Working data:
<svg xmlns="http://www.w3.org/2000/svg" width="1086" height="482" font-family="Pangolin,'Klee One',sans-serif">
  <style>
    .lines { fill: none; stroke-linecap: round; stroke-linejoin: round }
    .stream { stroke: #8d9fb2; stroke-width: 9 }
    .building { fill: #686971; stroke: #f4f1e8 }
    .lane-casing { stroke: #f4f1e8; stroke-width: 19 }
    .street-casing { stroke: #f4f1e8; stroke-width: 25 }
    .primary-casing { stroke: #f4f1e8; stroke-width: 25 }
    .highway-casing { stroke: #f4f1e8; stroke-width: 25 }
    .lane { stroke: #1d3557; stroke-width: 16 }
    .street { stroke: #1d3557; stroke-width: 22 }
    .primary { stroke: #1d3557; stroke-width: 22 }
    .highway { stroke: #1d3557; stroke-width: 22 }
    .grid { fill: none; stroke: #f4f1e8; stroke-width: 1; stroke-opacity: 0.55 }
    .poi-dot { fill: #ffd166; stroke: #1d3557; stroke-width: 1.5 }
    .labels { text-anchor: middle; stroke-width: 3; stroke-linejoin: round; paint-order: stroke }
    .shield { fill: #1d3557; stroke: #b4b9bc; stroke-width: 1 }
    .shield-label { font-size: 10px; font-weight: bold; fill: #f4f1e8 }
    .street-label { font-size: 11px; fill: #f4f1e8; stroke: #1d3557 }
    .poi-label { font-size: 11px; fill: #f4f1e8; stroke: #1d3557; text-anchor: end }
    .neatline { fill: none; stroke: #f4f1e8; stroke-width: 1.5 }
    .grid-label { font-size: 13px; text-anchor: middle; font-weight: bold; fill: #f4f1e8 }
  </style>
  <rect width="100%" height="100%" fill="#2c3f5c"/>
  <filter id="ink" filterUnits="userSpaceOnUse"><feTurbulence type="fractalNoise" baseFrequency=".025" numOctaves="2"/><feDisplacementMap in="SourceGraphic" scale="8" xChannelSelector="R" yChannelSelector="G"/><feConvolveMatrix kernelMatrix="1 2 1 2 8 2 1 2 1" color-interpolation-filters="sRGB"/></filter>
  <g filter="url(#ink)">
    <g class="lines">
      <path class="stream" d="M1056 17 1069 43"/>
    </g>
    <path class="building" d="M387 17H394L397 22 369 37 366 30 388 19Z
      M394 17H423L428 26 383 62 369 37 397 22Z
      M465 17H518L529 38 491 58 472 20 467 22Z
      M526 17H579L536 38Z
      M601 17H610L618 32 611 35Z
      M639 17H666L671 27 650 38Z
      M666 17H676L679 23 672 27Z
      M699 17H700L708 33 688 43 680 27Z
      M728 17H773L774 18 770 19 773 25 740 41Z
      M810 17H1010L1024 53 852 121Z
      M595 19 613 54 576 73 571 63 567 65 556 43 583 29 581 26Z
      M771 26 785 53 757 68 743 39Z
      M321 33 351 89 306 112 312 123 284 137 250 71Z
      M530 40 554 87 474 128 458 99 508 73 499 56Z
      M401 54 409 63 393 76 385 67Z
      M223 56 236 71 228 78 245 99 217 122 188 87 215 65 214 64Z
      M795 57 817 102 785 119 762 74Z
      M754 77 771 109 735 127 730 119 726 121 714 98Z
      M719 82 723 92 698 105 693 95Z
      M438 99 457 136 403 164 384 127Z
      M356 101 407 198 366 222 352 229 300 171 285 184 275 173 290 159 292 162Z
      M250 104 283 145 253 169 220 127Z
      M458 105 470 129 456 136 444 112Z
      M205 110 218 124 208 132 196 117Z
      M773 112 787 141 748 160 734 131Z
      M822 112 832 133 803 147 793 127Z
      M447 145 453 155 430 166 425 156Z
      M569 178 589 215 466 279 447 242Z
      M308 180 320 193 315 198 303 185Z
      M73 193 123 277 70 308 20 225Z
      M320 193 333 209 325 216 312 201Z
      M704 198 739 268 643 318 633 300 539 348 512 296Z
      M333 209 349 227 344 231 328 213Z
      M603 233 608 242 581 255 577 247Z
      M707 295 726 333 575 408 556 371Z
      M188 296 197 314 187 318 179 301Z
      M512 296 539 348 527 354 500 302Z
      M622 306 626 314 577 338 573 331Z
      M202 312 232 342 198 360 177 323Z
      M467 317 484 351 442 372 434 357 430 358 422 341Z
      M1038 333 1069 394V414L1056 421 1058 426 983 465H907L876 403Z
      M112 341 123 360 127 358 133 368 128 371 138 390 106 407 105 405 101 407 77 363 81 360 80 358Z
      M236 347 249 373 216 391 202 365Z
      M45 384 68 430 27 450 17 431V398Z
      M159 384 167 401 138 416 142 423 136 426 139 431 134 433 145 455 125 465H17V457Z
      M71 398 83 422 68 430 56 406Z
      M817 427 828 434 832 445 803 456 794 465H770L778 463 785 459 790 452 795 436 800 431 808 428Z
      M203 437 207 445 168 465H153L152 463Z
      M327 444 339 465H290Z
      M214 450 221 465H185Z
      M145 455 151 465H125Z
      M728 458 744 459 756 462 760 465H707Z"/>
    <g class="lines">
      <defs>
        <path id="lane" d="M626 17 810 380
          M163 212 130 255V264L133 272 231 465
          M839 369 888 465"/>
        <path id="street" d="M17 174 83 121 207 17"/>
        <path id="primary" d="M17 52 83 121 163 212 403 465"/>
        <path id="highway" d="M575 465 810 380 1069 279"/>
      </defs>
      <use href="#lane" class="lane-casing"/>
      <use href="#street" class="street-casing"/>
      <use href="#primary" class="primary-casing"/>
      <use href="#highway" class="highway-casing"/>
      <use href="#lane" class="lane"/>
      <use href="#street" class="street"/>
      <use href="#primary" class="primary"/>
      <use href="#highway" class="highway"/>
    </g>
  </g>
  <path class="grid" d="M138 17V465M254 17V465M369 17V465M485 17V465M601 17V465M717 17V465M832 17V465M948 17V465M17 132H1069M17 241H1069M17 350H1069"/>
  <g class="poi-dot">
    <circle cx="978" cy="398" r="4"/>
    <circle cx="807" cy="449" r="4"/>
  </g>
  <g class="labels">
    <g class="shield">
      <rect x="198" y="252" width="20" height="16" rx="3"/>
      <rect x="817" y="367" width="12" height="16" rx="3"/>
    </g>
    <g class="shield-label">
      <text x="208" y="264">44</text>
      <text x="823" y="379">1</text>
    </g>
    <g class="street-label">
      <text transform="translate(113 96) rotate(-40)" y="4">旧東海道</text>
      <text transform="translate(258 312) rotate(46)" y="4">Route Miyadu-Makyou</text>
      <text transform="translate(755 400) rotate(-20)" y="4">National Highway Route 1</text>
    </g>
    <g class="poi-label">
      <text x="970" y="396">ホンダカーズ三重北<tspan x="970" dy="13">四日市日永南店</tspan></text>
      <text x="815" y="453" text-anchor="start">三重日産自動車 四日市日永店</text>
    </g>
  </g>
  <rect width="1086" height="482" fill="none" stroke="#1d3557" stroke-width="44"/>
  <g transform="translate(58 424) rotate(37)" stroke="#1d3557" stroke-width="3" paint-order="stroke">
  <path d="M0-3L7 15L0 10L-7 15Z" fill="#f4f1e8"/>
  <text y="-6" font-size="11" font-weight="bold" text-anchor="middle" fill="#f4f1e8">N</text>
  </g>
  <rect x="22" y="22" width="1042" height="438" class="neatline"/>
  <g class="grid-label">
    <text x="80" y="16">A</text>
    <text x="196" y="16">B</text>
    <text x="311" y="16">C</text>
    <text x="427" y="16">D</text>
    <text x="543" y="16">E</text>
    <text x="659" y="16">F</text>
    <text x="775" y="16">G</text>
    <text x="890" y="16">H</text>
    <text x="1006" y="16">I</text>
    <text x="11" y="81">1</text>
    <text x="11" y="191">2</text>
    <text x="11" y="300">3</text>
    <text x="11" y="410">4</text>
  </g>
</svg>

What to do: Scan the entries and show every line in which the word "labels" is found.

Written solution:
    .labels { text-anchor: middle; stroke-width: 3; stroke-linejoin: round; paint-order: stroke }
  <g class="labels">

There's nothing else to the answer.